▼
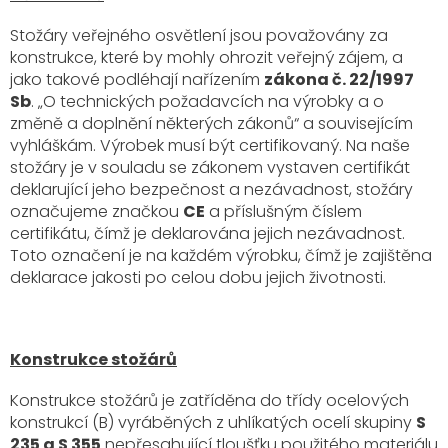
Stožáry veřejného osvětlení jsou považovány za
konstrukce, které by mohly ohrozit veřejný zájem, a
jako takové podléhají nařízením
zákona č. 22/1997
Sb
. „O technických požadavcích na výrobky a o
změně a doplnění některých zákonů“ a souvisejícím
vyhláškám. Výrobek musí být certifikovaný. Na naše
stožáry je v souladu se zákonem vystaven certifikát
deklarující jeho bezpečnost a nezávadnost, stožáry
označujeme značkou
CE
a příslušným číslem
certifikátu, čímž je deklarována jejich nezávadnost.
Toto označení je na každém výrobku, čímž je zajištěna
deklarace jakosti po celou dobu jejich životnosti.
Konstrukce stožárů
Konstrukce stožárů je zatříděna do třídy ocelových
konstrukcí (B) vyráběných z uhlíkatých ocelí skupiny
S
235 a S 355
nepřesahující tloušťku použitého materiálu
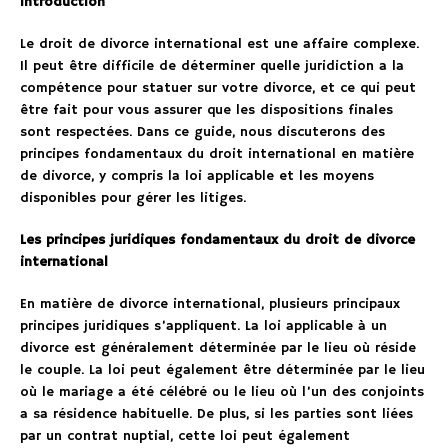
Introduction
Le droit de divorce international est une affaire complexe.
Il peut être difficile de déterminer quelle juridiction a la
compétence pour statuer sur votre divorce, et ce qui peut
être fait pour vous assurer que les dispositions finales
sont respectées. Dans ce guide, nous discuterons des
principes fondamentaux du droit international en matière
de divorce, y compris la loi applicable et les moyens
disponibles pour gérer les litiges.
Les principes juridiques fondamentaux du droit de divorce
international
En matière de divorce international, plusieurs principaux
principes juridiques s’appliquent. La loi applicable à un
divorce est généralement déterminée par le lieu où réside
le couple. La loi peut également être déterminée par le lieu
où le mariage a été célébré ou le lieu où l’un des conjoints
a sa résidence habituelle. De plus, si les parties sont liées
par un contrat nuptial, cette loi peut également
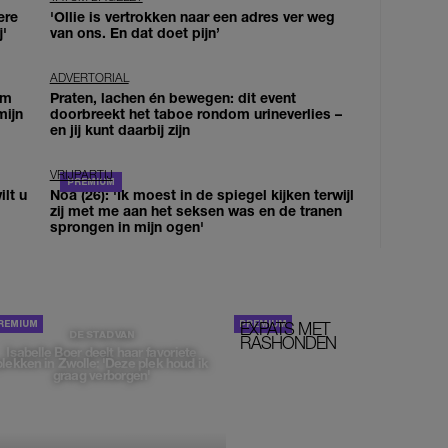
ere
'Ollie is vertrokken naar een adres ver weg
j'
van ons. En dat doet pijn’
ADVERTORIAL
om
Praten, lachen én bewegen: dit event
mijn
doorbreekt het taboe rondom urineverlies –
en jij kunt daarbij zijn
VRIJPARTIJ
lt u
Noa (26): 'Ik moest in de spiegel kijken terwijl
zij met me aan het seksen was en de tranen
sprongen in mijn ogen'
EXPATS MET
STOM!
DE STAD VAN
RASHONDEN
Isabelle Boer deelt haar favoriete
plekken in Zwolle: 'Deze plek houd ik
graag verborgen'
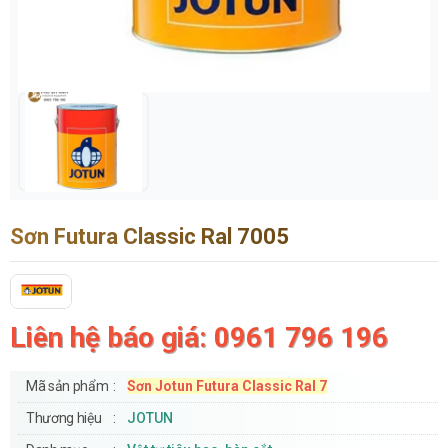
Sơn Futura Classic Ral 7005
Liên hệ báo giá: 0961 796 196
Mã sản phẩm
Sơn Jotun Futura Classic Ral 7
Thương hiệu
JOTUN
▲
Exercise:
Please count the lines above that contain the string "applicable" and give only that number.

Solution below:
2